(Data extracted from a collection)
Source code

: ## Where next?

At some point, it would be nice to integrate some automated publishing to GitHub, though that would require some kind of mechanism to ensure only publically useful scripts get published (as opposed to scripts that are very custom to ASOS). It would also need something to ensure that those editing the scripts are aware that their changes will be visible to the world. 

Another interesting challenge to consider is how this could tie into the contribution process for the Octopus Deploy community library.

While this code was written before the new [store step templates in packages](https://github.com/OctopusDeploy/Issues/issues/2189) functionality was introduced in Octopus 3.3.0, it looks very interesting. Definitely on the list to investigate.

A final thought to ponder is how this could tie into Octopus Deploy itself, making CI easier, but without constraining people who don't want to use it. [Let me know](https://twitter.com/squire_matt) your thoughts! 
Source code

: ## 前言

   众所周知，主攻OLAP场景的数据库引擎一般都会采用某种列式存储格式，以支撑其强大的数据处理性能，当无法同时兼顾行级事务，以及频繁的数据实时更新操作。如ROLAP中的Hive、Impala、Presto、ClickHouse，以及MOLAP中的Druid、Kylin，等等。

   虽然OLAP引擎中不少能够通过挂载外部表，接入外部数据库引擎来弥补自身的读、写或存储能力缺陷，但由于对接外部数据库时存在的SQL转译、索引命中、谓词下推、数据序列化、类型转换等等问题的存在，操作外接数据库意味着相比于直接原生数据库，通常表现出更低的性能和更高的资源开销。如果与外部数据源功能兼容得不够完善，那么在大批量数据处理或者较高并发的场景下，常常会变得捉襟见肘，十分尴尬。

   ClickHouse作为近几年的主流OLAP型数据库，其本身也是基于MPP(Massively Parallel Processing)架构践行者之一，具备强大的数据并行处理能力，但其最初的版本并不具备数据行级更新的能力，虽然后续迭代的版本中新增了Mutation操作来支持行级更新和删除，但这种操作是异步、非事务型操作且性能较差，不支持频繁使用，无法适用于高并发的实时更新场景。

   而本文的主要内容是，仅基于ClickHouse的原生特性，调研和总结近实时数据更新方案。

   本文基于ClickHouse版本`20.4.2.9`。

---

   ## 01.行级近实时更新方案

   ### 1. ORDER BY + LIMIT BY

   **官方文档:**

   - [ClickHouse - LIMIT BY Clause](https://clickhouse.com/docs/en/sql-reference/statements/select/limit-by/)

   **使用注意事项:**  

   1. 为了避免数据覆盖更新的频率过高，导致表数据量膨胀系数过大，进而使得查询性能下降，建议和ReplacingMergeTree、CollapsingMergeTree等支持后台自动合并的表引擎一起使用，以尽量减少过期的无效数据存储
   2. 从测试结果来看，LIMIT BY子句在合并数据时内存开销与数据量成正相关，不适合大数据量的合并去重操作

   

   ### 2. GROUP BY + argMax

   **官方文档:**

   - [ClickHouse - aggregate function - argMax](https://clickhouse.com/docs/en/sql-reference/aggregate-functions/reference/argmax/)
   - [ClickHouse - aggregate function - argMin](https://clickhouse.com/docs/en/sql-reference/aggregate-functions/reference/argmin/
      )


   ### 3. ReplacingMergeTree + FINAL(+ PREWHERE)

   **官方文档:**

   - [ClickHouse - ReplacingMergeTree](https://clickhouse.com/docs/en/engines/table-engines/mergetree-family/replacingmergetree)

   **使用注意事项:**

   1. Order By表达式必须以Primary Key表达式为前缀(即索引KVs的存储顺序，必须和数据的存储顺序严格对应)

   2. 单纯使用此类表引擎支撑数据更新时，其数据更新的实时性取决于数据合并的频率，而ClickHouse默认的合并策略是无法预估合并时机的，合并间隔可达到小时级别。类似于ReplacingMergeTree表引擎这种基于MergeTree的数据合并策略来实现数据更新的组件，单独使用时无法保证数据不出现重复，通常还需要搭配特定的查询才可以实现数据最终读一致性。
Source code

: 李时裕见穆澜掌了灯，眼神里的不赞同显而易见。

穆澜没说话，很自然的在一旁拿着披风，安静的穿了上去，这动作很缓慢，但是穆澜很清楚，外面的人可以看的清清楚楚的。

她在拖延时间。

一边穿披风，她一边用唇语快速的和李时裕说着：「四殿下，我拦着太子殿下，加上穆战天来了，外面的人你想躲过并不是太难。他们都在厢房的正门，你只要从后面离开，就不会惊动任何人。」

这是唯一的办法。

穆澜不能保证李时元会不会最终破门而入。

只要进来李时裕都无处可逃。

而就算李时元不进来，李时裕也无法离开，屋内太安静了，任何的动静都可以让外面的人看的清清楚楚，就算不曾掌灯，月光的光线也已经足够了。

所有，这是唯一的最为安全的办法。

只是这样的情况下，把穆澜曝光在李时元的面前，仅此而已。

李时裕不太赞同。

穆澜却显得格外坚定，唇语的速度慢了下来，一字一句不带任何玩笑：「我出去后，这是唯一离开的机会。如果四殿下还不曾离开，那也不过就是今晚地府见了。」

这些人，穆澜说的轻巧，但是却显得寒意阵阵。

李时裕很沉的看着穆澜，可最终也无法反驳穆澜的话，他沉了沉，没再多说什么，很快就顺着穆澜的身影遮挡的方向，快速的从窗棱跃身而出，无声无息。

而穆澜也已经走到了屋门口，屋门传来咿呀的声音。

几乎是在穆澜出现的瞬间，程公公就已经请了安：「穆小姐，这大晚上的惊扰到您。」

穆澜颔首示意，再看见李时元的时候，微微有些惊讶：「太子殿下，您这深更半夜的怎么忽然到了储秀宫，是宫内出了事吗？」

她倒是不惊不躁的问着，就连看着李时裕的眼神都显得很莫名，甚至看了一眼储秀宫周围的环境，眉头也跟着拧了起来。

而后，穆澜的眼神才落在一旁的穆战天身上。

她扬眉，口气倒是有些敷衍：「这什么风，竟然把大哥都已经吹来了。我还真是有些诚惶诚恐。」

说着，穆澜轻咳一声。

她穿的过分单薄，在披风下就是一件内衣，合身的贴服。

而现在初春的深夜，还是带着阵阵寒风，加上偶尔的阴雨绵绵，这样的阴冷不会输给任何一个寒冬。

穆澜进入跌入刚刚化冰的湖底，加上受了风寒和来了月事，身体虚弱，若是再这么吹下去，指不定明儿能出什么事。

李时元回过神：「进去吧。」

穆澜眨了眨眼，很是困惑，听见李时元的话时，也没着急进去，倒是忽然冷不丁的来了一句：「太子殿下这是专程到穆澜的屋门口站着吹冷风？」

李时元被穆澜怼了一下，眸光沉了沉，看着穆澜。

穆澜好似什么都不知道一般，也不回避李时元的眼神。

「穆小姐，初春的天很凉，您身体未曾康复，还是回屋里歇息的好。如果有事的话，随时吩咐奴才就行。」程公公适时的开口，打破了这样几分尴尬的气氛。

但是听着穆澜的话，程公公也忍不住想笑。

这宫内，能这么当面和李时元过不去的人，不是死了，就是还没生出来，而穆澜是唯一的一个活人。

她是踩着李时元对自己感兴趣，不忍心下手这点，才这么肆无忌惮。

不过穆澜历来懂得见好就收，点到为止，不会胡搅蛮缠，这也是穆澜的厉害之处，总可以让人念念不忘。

**Task statement**.
Some lines in the data above may hold the word "into". Say how many, with no other words.

**Task answer**.
2